The BoJ will “consider the pros and cons of raising the policy interest rate and make decisions as appropriate,” Ueda said.

A Reuters report stated that the odds of a rate hike at the Dec. 18-19 BoJ Monetary Policy Committee meeting have risen to 80%, up from 60% last week.

The 10-year JGB yield was last seen trading up 3.77% to 1.87%, marking the highest level in more than 17 years. The 2-year bond yield jumped 5.03% to 1.023%, its highest level since June 2008.

Markets React

Japan’s main stock market gauge, the Nikkei 225 average, shed nearly 2% on Monday, which happens to be the first trading session of December, as domestic rate-hike chatter sent the yen higher against major global currencies and bond yields higher.

Against this backdrop, the SPDR S&P 500 ETF (SPY) and the Invesco QQQ Trust (QQQ), exchange-traded funds (ETFs) that track the S&P 500 and Nasdaq 100 Indices, fell 0.55% and 0.67%, respectively, in Monday’s premarket session. The major index futures were also lower early Monday.

For the year, the SPY, QQQ, and the iShares MSCI Japan ETF (EWJ) have gained 17.6%, 21.6%, and 24.7%, respectively. 

Fed To Go The Other Way?

The Federal Reserve is widely expected to cut the Fed funds rate by a quarter point at its rate-setting meeting scheduled for Dec. 9-10. The central bank has already cut rates by the same magnitude twice this year. The Trump administration is pressuring the central bank to reduce rates further to reinvigorate the domestic economy, which is facing multiple challenges, including a bloated fiscal deficit, a stuttering job market and inflation that stays above the central bank target.

Also, at the October meeting, the Fed stated that it would end its quantitative tightening (QT), a stance that would allow it to shrink its balance sheet by allowing bonds to mature without reinvesting the proceeds. According to MFS Investment Management, the end of QT would exert downward pressure on the dollar.

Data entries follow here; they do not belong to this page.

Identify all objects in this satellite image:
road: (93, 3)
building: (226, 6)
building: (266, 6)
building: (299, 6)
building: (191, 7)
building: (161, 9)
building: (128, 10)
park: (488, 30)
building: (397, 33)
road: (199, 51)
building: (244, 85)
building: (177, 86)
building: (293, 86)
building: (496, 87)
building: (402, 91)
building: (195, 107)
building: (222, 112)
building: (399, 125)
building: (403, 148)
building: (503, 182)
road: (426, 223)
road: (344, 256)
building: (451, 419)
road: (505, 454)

Will Seasonality Provide Thrust?

Despite uncertainties, the U.S. market is entering one of its seasonally strong periods, following a robust performance so far this year. The year-end rally, referred to as the “Santa Claus rally,” is attributed to year-end tax strategies and portfolio rebalancing, end-of-the-year bonus deployment and to some extent to the holiday cheer. 

The S&P 500 Index, a measure of broader market performance, has gained 16.5% this year, with megacap tech stocks exposed to artificial intelligence (AI) powering much of the advance. The index is trading just 1% below its all-time high. That said, year-end gains are not a given. AI skepticism has been building up, causing a reversal in some of the high-flying exposed names, and macro and geopolitical uncertainties abound.